**TASK OBJECTIVE**: In full and without deviation, write out the entries that follow.

**GIVEN RECORDS**:
■ ■ ■ ■ ■ ■ ■

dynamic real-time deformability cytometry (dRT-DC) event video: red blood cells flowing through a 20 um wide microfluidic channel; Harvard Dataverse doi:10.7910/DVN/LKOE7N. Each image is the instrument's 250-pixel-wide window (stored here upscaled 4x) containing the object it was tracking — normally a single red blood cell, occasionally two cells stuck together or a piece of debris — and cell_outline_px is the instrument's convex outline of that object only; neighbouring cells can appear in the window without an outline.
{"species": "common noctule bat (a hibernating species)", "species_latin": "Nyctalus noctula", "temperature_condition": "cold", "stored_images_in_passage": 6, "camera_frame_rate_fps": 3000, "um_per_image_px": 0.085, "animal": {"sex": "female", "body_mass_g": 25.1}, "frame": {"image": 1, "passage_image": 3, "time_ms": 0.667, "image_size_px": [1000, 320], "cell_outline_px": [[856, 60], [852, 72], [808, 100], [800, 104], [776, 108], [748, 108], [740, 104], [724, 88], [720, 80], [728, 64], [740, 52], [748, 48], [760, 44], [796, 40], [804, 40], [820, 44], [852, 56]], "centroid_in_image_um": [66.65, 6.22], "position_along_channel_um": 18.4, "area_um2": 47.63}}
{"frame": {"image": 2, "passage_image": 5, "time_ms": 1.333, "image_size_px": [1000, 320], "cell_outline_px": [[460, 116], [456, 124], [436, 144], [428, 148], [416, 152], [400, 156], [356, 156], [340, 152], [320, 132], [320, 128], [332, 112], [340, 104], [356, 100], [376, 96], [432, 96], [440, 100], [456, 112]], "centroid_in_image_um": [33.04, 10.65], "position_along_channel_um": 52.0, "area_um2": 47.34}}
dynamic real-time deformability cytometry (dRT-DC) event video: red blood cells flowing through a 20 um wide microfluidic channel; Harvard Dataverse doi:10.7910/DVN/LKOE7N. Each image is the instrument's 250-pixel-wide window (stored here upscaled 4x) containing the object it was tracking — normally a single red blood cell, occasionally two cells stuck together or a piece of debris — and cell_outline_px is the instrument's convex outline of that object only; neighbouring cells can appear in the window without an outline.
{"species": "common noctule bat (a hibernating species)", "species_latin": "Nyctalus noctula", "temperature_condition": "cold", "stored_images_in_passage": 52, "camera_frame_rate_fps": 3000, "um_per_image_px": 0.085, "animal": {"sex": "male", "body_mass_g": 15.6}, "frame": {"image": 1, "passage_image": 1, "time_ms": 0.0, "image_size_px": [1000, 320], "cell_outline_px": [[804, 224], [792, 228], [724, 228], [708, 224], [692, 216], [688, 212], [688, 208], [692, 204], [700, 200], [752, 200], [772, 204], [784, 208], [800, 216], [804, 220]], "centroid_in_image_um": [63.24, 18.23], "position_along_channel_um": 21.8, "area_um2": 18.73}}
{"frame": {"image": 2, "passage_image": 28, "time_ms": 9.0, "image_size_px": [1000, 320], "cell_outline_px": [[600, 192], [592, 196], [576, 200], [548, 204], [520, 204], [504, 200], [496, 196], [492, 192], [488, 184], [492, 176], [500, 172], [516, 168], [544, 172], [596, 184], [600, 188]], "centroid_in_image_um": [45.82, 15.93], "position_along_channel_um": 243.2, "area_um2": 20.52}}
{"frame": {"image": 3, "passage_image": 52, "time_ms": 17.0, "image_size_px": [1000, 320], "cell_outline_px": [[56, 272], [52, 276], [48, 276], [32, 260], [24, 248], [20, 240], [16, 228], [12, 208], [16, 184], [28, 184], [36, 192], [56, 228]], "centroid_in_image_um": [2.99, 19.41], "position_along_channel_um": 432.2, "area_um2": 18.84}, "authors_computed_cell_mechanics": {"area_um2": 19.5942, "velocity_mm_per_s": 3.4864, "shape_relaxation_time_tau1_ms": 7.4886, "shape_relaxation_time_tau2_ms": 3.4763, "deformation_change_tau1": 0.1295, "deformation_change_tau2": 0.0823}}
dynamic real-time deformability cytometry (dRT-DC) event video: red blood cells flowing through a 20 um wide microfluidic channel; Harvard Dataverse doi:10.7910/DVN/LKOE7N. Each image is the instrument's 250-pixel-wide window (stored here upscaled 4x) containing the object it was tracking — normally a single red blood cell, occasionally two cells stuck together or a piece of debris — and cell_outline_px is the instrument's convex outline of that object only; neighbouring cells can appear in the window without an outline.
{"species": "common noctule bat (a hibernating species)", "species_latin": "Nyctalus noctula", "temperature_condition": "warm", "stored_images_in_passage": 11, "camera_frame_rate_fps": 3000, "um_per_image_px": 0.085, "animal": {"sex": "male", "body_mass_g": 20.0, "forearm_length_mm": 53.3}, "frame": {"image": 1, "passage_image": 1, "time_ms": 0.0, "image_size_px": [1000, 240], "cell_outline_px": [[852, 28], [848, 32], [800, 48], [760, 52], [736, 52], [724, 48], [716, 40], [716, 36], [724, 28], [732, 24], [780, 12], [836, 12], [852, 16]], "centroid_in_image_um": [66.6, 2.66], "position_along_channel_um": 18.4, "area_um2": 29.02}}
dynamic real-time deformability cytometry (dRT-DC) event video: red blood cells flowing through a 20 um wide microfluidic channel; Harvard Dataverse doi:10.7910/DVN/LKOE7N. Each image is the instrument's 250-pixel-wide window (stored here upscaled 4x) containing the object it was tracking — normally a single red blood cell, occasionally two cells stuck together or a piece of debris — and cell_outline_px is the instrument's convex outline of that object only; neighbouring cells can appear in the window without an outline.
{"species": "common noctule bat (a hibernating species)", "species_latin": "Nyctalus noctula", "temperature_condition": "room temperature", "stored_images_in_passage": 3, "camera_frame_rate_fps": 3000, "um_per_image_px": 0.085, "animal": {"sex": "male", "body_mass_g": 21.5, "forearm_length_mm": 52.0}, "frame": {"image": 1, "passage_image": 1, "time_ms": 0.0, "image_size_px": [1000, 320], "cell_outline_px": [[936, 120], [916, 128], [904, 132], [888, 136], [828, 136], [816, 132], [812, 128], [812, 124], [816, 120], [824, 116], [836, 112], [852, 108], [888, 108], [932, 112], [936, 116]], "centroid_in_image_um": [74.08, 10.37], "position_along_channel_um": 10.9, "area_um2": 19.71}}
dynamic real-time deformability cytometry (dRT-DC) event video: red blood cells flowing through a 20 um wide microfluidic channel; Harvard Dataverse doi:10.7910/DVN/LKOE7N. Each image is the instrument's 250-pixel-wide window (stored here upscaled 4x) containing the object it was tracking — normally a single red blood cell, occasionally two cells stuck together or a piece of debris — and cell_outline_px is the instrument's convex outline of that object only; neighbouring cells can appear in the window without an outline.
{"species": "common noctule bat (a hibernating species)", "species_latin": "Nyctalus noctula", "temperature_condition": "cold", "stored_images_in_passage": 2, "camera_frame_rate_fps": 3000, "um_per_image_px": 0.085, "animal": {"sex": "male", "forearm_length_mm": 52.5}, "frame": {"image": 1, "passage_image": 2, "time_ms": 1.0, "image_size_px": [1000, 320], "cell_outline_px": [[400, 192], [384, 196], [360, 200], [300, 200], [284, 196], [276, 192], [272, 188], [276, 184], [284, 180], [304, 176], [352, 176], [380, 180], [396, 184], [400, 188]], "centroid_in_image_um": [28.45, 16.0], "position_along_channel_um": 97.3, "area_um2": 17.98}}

■ ■ ■ ■ ■ ■ ■

**ANSWER FOR THE TASK**:
dynamic real-time deformability cytometry (dRT-DC) event video: red blood cells flowing through a 20 um wide microfluidic channel; Harvard Dataverse doi:10.7910/DVN/LKOE7N. Each image is the instrument's 250-pixel-wide window (stored here upscaled 4x) containing the object it was tracking — normally a single red blood cell, occasionally two cells stuck together or a piece of debris — and cell_outline_px is the instrument's convex outline of that object only; neighbouring cells can appear in the window without an outline.
{"species": "common noctule bat (a hibernating species)", "species_latin": "Nyctalus noctula", "temperature_condition": "cold", "stored_images_in_passage": 6, "camera_frame_rate_fps": 3000, "um_per_image_px": 0.085, "animal": {"sex": "female", "body_mass_g": 25.1}, "frame": {"image": 1, "passage_image": 3, "time_ms": 0.667, "image_size_px": [1000, 320], "cell_outline_px": [[856, 60], [852, 72], [808, 100], [800, 104], [776, 108], [748, 108], [740, 104], [724, 88], [720, 80], [728, 64], [740, 52], [748, 48], [760, 44], [796, 40], [804, 40], [820, 44], [852, 56]], "centroid_in_image_um": [66.65, 6.22], "position_along_channel_um": 18.4, "area_um2": 47.63}}
{"frame": {"image": 2, "passage_image": 5, "time_ms": 1.333, "image_size_px": [1000, 320], "cell_outline_px": [[460, 116], [456, 124], [436, 144], [428, 148], [416, 152], [400, 156], [356, 156], [340, 152], [320, 132], [320, 128], [332, 112], [340, 104], [356, 100], [376, 96], [432, 96], [440, 100], [456, 112]], "centroid_in_image_um": [33.04, 10.65], "position_along_channel_um": 52.0, "area_um2": 47.34}}
dynamic real-time deformability cytometry (dRT-DC) event video: red blood cells flowing through a 20 um wide microfluidic channel; Harvard Dataverse doi:10.7910/DVN/LKOE7N. Each image is the instrument's 250-pixel-wide window (stored here upscaled 4x) containing the object it was tracking — normally a single red blood cell, occasionally two cells stuck together or a piece of debris — and cell_outline_px is the instrument's convex outline of that object only; neighbouring cells can appear in the window without an outline.
{"species": "common noctule bat (a hibernating species)", "species_latin": "Nyctalus noctula", "temperature_condition": "cold", "stored_images_in_passage": 52, "camera_frame_rate_fps": 3000, "um_per_image_px": 0.085, "animal": {"sex": "male", "body_mass_g": 15.6}, "frame": {"image": 1, "passage_image": 1, "time_ms": 0.0, "image_size_px": [1000, 320], "cell_outline_px": [[804, 224], [792, 228], [724, 228], [708, 224], [692, 216], [688, 212], [688, 208], [692, 204], [700, 200], [752, 200], [772, 204], [784, 208], [800, 216], [804, 220]], "centroid_in_image_um": [63.24, 18.23], "position_along_channel_um": 21.8, "area_um2": 18.73}}
{"frame": {"image": 2, "passage_image": 28, "time_ms": 9.0, "image_size_px": [1000, 320], "cell_outline_px": [[600, 192], [592, 196], [576, 200], [548, 204], [520, 204], [504, 200], [496, 196], [492, 192], [488, 184], [492, 176], [500, 172], [516, 168], [544, 172], [596, 184], [600, 188]], "centroid_in_image_um": [45.82, 15.93], "position_along_channel_um": 243.2, "area_um2": 20.52}}
{"frame": {"image": 3, "passage_image": 52, "time_ms": 17.0, "image_size_px": [1000, 320], "cell_outline_px": [[56, 272], [52, 276], [48, 276], [32, 260], [24, 248], [20, 240], [16, 228], [12, 208], [16, 184], [28, 184], [36, 192], [56, 228]], "centroid_in_image_um": [2.99, 19.41], "position_along_channel_um": 432.2, "area_um2": 18.84}, "authors_computed_cell_mechanics": {"area_um2": 19.5942, "velocity_mm_per_s": 3.4864, "shape_relaxation_time_tau1_ms": 7.4886, "shape_relaxation_time_tau2_ms": 3.4763, "deformation_change_tau1": 0.1295, "deformation_change_tau2": 0.0823}}
dynamic real-time deformability cytometry (dRT-DC) event video: red blood cells flowing through a 20 um wide microfluidic channel; Harvard Dataverse doi:10.7910/DVN/LKOE7N. Each image is the instrument's 250-pixel-wide window (stored here upscaled 4x) containing the object it was tracking — normally a single red blood cell, occasionally two cells stuck together or a piece of debris — and cell_outline_px is the instrument's convex outline of that object only; neighbouring cells can appear in the window without an outline.
{"species": "common noctule bat (a hibernating species)", "species_latin": "Nyctalus noctula", "temperature_condition": "warm", "stored_images_in_passage": 11, "camera_frame_rate_fps": 3000, "um_per_image_px": 0.085, "animal": {"sex": "male", "body_mass_g": 20.0, "forearm_length_mm": 53.3}, "frame": {"image": 1, "passage_image": 1, "time_ms": 0.0, "image_size_px": [1000, 240], "cell_outline_px": [[852, 28], [848, 32], [800, 48], [760, 52], [736, 52], [724, 48], [716, 40], [716, 36], [724, 28], [732, 24], [780, 12], [836, 12], [852, 16]], "centroid_in_image_um": [66.6, 2.66], "position_along_channel_um": 18.4, "area_um2": 29.02}}
dynamic real-time deformability cytometry (dRT-DC) event video: red blood cells flowing through a 20 um wide microfluidic channel; Harvard Dataverse doi:10.7910/DVN/LKOE7N. Each image is the instrument's 250-pixel-wide window (stored here upscaled 4x) containing the object it was tracking — normally a single red blood cell, occasionally two cells stuck together or a piece of debris — and cell_outline_px is the instrument's convex outline of that object only; neighbouring cells can appear in the window without an outline.
{"species": "common noctule bat (a hibernating species)", "species_latin": "Nyctalus noctula", "temperature_condition": "room temperature", "stored_images_in_passage": 3, "camera_frame_rate_fps": 3000, "um_per_image_px": 0.085, "animal": {"sex": "male", "body_mass_g": 21.5, "forearm_length_mm": 52.0}, "frame": {"image": 1, "passage_image": 1, "time_ms": 0.0, "image_size_px": [1000, 320], "cell_outline_px": [[936, 120], [916, 128], [904, 132], [888, 136], [828, 136], [816, 132], [812, 128], [812, 124], [816, 120], [824, 116], [836, 112], [852, 108], [888, 108], [932, 112], [936, 116]], "centroid_in_image_um": [74.08, 10.37], "position_along_channel_um": 10.9, "area_um2": 19.71}}
dynamic real-time deformability cytometry (dRT-DC) event video: red blood cells flowing through a 20 um wide microfluidic channel; Harvard Dataverse doi:10.7910/DVN/LKOE7N. Each image is the instrument's 250-pixel-wide window (stored here upscaled 4x) containing the object it was tracking — normally a single red blood cell, occasionally two cells stuck together or a piece of debris — and cell_outline_px is the instrument's convex outline of that object only; neighbouring cells can appear in the window without an outline.
{"species": "common noctule bat (a hibernating species)", "species_latin": "Nyctalus noctula", "temperature_condition": "cold", "stored_images_in_passage": 2, "camera_frame_rate_fps": 3000, "um_per_image_px": 0.085, "animal": {"sex": "male", "forearm_length_mm": 52.5}, "frame": {"image": 1, "passage_image": 2, "time_ms": 1.0, "image_size_px": [1000, 320], "cell_outline_px": [[400, 192], [384, 196], [360, 200], [300, 200], [284, 196], [276, 192], [272, 188], [276, 184], [284, 180], [304, 176], [352, 176], [380, 180], [396, 184], [400, 188]], "centroid_in_image_um": [28.45, 16.0], "position_along_channel_um": 97.3, "area_um2": 17.98}}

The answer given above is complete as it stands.